“I custodi della verità” thriller teologico di Adriano Cioci

Si può viaggiare narrativamente attraverso la “tradizione Evangelica” inventando ipotesi colme di mistero? E tali ipotesi non rischierebbero di urtare la sensibilità dei credenti, come recentemente è avvenuto per l’opera di Philip Pullman con il suo controverso “Il buon Gesù e il cattivo Cristo”? (dove lo scrittore inglese narra di due gemelli partoriti dalla Vergine: un Gesù buono ed uno satanico).

A questi interrogativi ha cercato di rispondere il giornalista Adriano Cioci nel suo romanzo “I custodi della verità” appena pubblicato dalle edizioni OGE di Milano.

Il libro ha tutti i crismi di un thriller fantateologico che si svolge ai giorni nostri a Gerusalemme e in diversi altri luoghi della Palestina.
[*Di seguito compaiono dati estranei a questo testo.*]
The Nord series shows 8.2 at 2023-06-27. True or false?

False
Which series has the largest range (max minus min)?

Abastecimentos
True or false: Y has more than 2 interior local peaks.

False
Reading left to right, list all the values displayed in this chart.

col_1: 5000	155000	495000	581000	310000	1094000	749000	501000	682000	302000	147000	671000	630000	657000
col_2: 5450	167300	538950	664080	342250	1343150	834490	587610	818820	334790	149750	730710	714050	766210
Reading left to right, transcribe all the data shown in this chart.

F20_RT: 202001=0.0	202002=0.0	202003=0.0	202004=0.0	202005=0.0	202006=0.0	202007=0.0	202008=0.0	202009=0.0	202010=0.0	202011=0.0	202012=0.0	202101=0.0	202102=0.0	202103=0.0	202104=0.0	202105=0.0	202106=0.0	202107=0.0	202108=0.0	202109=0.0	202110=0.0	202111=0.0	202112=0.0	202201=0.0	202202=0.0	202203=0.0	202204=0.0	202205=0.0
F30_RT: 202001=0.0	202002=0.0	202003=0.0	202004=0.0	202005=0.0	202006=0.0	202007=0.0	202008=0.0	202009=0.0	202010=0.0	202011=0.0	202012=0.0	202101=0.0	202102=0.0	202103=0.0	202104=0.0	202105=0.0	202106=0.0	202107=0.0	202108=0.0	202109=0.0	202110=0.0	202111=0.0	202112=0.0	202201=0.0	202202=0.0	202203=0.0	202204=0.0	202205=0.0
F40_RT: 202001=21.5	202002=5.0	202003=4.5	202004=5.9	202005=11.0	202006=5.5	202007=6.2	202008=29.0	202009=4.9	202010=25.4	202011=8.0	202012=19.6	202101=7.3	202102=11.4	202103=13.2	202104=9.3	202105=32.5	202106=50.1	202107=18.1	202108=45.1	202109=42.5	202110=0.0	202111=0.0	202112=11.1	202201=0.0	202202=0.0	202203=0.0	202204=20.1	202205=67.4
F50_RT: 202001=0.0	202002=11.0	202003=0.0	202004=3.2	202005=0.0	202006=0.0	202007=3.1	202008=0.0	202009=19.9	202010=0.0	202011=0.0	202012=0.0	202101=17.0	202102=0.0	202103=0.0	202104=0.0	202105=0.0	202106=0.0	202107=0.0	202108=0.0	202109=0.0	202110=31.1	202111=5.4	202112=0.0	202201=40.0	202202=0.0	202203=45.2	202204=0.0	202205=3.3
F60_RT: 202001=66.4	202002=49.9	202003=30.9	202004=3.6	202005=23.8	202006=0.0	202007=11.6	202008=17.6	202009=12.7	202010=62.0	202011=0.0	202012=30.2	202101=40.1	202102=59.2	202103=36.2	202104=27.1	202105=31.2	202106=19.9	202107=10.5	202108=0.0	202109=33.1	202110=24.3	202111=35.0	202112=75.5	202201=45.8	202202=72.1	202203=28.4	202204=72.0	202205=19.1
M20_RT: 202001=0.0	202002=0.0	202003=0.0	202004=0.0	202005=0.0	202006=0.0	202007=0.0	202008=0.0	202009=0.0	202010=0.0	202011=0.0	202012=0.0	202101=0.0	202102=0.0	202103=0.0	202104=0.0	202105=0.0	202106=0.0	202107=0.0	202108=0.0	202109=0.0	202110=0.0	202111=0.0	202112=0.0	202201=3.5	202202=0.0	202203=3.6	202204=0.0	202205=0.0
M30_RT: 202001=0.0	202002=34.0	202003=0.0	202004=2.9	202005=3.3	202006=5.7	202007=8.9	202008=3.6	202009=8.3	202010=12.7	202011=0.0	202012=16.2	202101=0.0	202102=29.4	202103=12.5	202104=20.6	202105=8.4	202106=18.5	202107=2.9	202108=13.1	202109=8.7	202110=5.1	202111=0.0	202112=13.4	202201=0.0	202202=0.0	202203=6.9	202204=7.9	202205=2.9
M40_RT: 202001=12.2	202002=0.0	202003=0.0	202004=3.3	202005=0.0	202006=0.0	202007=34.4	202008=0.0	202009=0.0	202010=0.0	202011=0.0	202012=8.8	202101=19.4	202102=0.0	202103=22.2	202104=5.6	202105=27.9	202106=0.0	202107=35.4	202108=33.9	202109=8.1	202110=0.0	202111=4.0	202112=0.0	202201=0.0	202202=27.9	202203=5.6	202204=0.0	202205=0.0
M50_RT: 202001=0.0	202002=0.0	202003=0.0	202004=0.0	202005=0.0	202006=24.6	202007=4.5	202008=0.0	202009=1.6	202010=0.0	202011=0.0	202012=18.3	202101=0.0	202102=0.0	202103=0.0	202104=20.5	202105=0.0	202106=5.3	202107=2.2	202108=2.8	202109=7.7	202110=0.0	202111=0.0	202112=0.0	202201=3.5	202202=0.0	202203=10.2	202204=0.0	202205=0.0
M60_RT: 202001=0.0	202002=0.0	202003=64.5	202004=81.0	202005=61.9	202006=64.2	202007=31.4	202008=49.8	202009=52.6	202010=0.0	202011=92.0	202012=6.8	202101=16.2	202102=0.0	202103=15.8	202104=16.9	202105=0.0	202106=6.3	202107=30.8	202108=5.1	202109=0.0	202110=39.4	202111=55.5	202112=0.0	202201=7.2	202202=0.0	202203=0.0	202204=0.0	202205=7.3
C’è, comunque, da premettere che si tratta di un’opera che per vari versi farà discutere. Fulcro del racconto è l’avventuroso ritrovamento di uno sconvolgente manoscritto risalente ai primi decenni dell’era cristiana.

Tutto ha inizio con un viaggio di pellegrini italiani in Terrasanta. Tra loro ci sono padre Aurelio, francescano biblista, di mentalità aperta e anticonvenzionale, la giovane giornalista Sara, incaricata dalla rivista per cui lavora di un reportage, e l’anziana suor Serena, minata da un male incurabile, in cerca dei luoghi dell’infanzia di Gesù. Al gruppo si aggrega Selim, guida e archeologo arabo di fede maronita. In realtà tutti i pellegrini desiderano dare una conferma alle loro certezze di fede. Lo stesso giorno dell’arrivo in Terrasanta sparisce suor Serena. Nonostante le ricerche, la suora sembra inghiottita nel nulla. Nelle indagini entra in scena il commissario israeliano Rosen. Tracce della suora cominciano a venir fuori in modo sibillino in vari luoghi, a cominciare da quello detto “Fonte della Vergine” a Nazareth. Sono dei bigliettini, in realtà fotocopie di brani di un papiro. Il documento, risalente al 34 d.C , è scritto in greco antico e riporta eterodosse rivelazioni sulla vita di Cristo. Anzitutto l’affermazione che la Vergine Maria abbia avuto un altro figlio, anzi una figlia: Marta. Man mano che si accavallano i ritrovamenti dei brani di questa specie di Vangelo parallelo (peraltro subito tradotti dal francescano padre Aurelio), si delinea e approfondisce una storia incognita dei Vangeli canonici (anzi da questi taciuta, o espunta).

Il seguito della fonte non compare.